Sintesis protein akan menurun dalam keadaan tanpa insulin dan keadaan ini sebagian
terjadi akibat berkurangnya pengangkutan asam amino ke dalam otot (asam amino berfungsi
sebagai substrat glukoneogenik). Jadi orang yang kekurangan insulin berada dalam
keseimbangan nitrogen yang negatif. Kerja antilipolisi insulin hilang seperti halnya efek
lipogenk yang dimiliknya, dengan demikian, kadar asam lemak plasma akan meninggi. Kalau
kemampuan hati untuk mengakosidasi asam lemak terlampaui, maka senyawa asam β-
hidroksibutirat dan asam asetoasetat akan bertumpuk (ketosis). Mula mula penderita dapat
mengimbangi pengumpulan asam organik ini dengan meningkatan pengeluaran CO2 lewat
sistem respirasi, namun bila keadaan ini tidak dikendalikan dengan pemberian insulin, maka
akan terjadi asidosis metabolik dan pasien akan meninggal dalam keadaan koma diabetik.
6
Peranan Glukagon
Di antara hormon-hormon kontraregulator, glukagon yang paling berperan dalam
patogenesis KAD. Glukagon menghambat proses glikolisis dan menghambat pembentukan
malonyl CoA. Malonyl CoA adalah suatu penghambat caarnitine acyl transferases (CPT 1 dan 2)
yang bekerja pada transfer asam lemakbebas ke dalam mitokondria. Dengan demikian
peningkatan glukagon akan meransang oksidasi beta asam lemak dan ketogenesis.1
Pada pasien DM tipe 1, kadar glukagon darah tidak teregulaasi dengaan baik.
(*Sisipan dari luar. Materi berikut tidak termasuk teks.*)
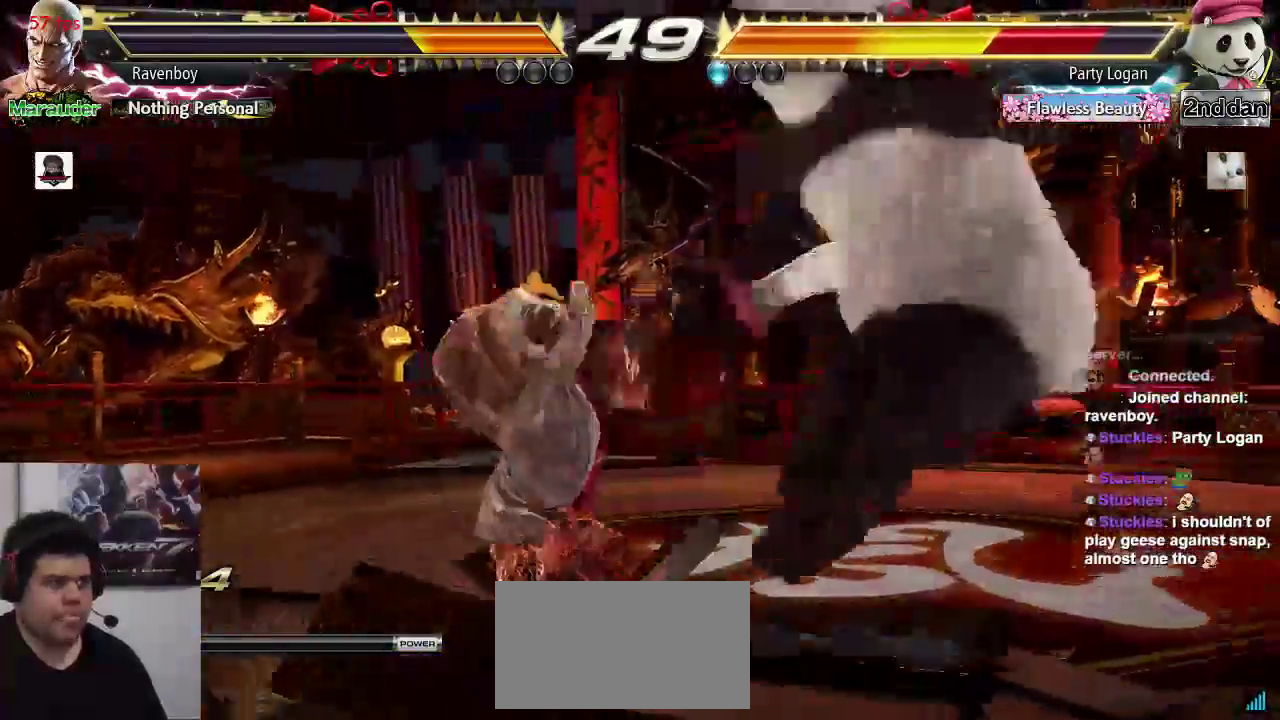
{"buttons": [], "left_stick": "right", "events": [[183, "left_stick", "right"], [283, "left_stick", "center"], [350, "left_stick", "right"]]}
Bila kadar
insulin rendah, maka kadar glukagon darah sangat meningkat serta mengakibatkan reaksi
kebalikan respons insulin pada sel-sel lemak dan hati.1
Hormon kontraregulator insulin lain
Kadar epinefrin dan kortisol darah meningkat pada KAD. Hormon pertumbuhan (GH)
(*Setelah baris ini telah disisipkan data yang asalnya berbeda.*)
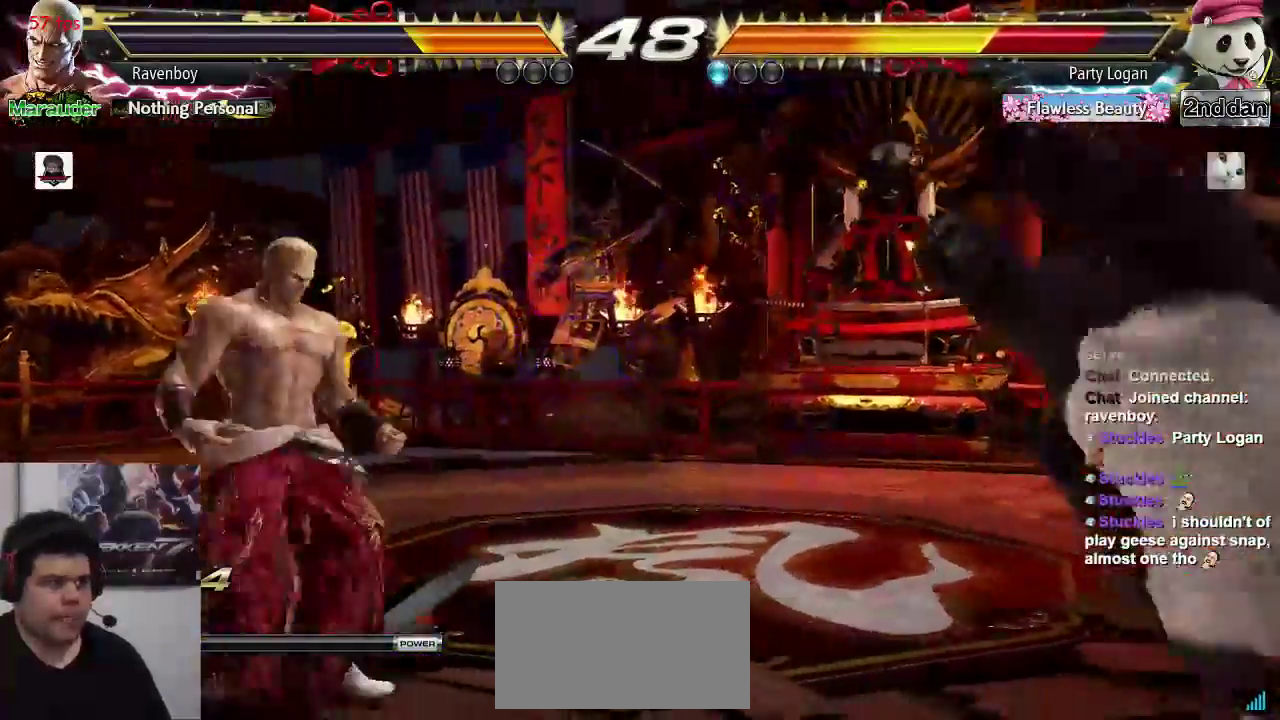
{"buttons": [], "left_stick": "center", "events": [[150, "left_stick", "center"], [183, "TRIANGLE", "down"], [250, "TRIANGLE", "up"], [350, "SQUARE", "down"], [383, "left_stick", "right"], [450, "SQUARE", "up"], [483, "left_stick", "center"]]}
pada awal terapi KAD kadarnya kadang-kadang meningkat dan lebih meningkat lagi dengan
pemberian insulin.1
Keadaan stress sendiri meningkatkan hormon kontra regulasi yang pada akhirnya aklan
menstimulasi pembentukan benda-benda keton, glukoneogenesis serta potensial sebagai pencetus
KAD. Sekali proses KAD terjadi maka akan terjadi stress yang berkepanjangan.1
2.4. Manifestasi Klinis
Sekitar 80 % pasien KAD adalah pasien DM yang sudah dikenal. Kenyataan ini tentunya
sangat membantu untuk mengenali KAD akan lebih cepat sebagai komplikasi akut DM dan
segera mengatasinya.1
Sesuai dengan patofisiologi KAD, maka pada pasien KAD dijumpai pernafasan cepat
dan dalam (kussmaul), berbagaia derajat dehidrasi (turgor kulit berkurang, lidah dan bibir
kering), kadang-kadang disertai hipovolemia sampai syok. Bau aseton dari hawa nafas tidak
terlalu mudah tercium.1
7
Areataeus menjelaskan gambaran klinis KAD sebagai berikut keluhan poliuria dan
polidipsia sering kali mendahului KAD serta didapatkan riwayat berhenti menyuntik insulin,
demam, atau infeksi. Muntah-muntah merupakan gejala yang sering dijumpai terutama pada
KAD anak. Dapat pula dijumpai nyeri perut yang menonjol dan hal itu berhubungan dengan
gastro-paresis-dilatasi lambung.1
Derajat kesadaran pasien dapat dijumpai mulai kompos mentis, delirium, atau depresi
sampai dengan koma. Bila dijumpai kesadaran koma perlu dipikirkan penyebab penurunan
kesadaran lain (misalnya uremia, trauma, infeksi, minum alkohol).1
Infeksi merupakan faktor pencetus yang paling sering. Infeksi yang paling sering
ditemukan ialah infeksi saluran kemih, dan pneumonia. Walaupun faktor pencetusnya adalah
infeksi, kebanyakan pasien tak mengalami demam. Bila dijumpai adanya nyeri abdomen, perlu
dipikirkan kemungkinan kolestitis, iskemia usus, apendisitis, divertikulitis, atau perforasi usus.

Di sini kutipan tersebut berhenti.